▼

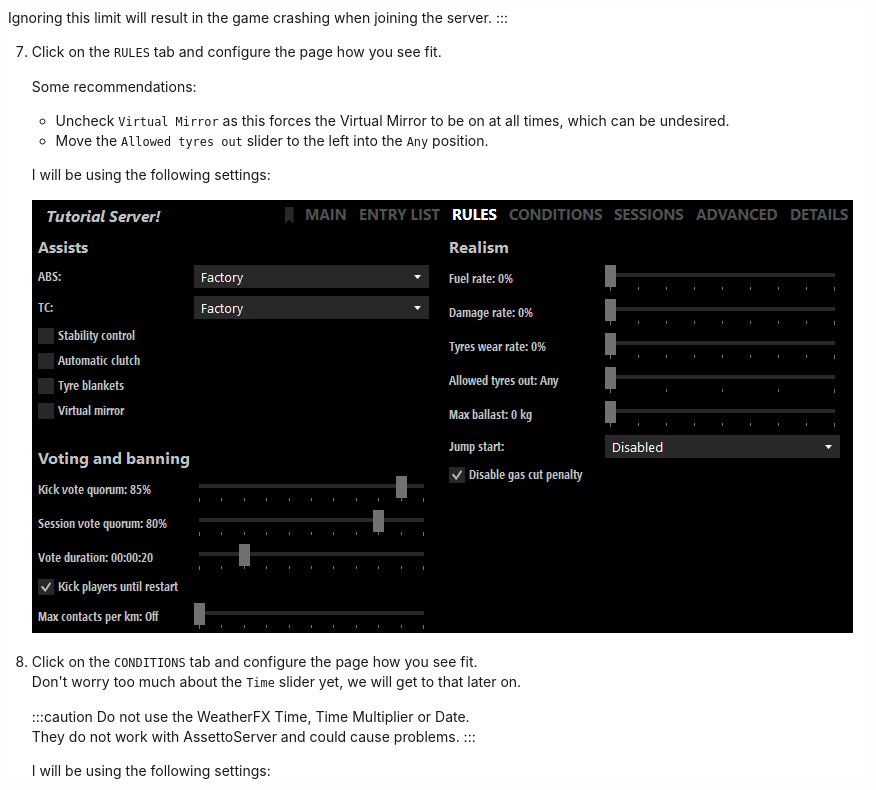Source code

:    Ignoring this limit will result in the game crashing when joining the server.
   :::

7. Click on the `RULES` tab and configure the page how you see fit.

   Some recommendations:

   - Uncheck `Virtual Mirror` as this forces the Virtual Mirror to be on at all times, which can be undesired.
   - Move the `Allowed tyres out` slider to the left into the `Any` position.

   I will be using the following settings:
   
   ![](./assets/guide/12.png)

8. Click on the `CONDITIONS` tab and configure the page how you see fit.  
   Don't worry too much about the `Time` slider yet, we will get to that later on.

   :::caution
   Do not use the WeatherFX Time, Time Multiplier or Date.  
   They do not work with AssettoServer and could cause problems.
   :::

   I will be using the following settings:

▲

# What to do:
Can you copy out the item above word for word, leaving out the picture?

# Result below:
Source code

:    Ignoring this limit will result in the game crashing when joining the server.
   :::

7. Click on the `RULES` tab and configure the page how you see fit.

   Some recommendations:

   - Uncheck `Virtual Mirror` as this forces the Virtual Mirror to be on at all times, which can be undesired.
   - Move the `Allowed tyres out` slider to the left into the `Any` position.

   I will be using the following settings:
   
   ![](./assets/guide/12.png)

8. Click on the `CONDITIONS` tab and configure the page how you see fit.  
   Don't worry too much about the `Time` slider yet, we will get to that later on.

   :::caution
   Do not use the WeatherFX Time, Time Multiplier or Date.  
   They do not work with AssettoServer and could cause problems.
   :::

   I will be using the following settings:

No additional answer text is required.